The task:
Tally the lines below that contain the string "list", with case counting, and reply with the number alone.

Data entries
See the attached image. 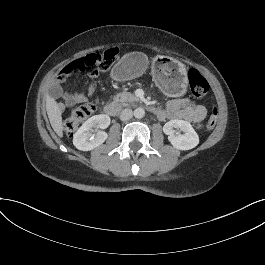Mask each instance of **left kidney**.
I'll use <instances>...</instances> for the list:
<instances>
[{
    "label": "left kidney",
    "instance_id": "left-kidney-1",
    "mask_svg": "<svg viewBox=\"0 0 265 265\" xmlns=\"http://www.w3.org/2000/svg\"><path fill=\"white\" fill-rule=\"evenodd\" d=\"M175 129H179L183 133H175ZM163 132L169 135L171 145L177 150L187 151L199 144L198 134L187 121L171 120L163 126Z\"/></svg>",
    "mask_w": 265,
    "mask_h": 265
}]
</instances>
--
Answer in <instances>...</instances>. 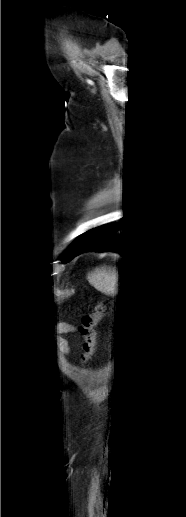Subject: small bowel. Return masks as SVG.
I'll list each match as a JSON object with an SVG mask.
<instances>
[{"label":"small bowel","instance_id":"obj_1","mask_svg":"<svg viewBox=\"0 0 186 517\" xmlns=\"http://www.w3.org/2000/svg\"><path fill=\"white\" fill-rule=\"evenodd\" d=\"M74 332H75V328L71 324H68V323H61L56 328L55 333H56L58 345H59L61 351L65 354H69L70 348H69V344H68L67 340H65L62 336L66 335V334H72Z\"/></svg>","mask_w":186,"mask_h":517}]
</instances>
...
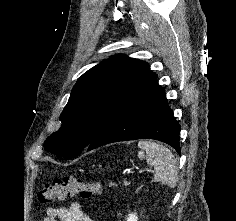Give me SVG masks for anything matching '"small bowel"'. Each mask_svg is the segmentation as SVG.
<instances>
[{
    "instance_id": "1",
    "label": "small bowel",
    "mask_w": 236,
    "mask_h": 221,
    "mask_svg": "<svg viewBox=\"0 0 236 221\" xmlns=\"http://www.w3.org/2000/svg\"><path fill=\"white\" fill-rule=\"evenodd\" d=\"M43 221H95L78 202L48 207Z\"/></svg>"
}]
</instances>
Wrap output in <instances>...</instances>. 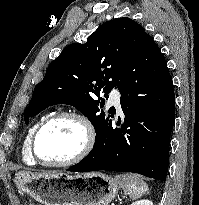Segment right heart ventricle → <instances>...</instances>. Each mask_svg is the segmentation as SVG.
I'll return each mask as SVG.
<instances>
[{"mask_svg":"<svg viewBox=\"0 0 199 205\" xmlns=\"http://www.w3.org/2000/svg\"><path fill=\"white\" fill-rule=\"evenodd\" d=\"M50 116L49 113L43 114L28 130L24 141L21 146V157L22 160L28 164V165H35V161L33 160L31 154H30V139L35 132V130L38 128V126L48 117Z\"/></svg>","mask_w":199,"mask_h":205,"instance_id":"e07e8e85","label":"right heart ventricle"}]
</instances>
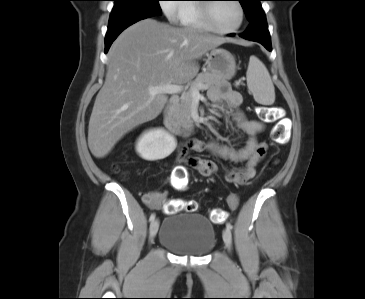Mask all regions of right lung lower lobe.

The solution:
2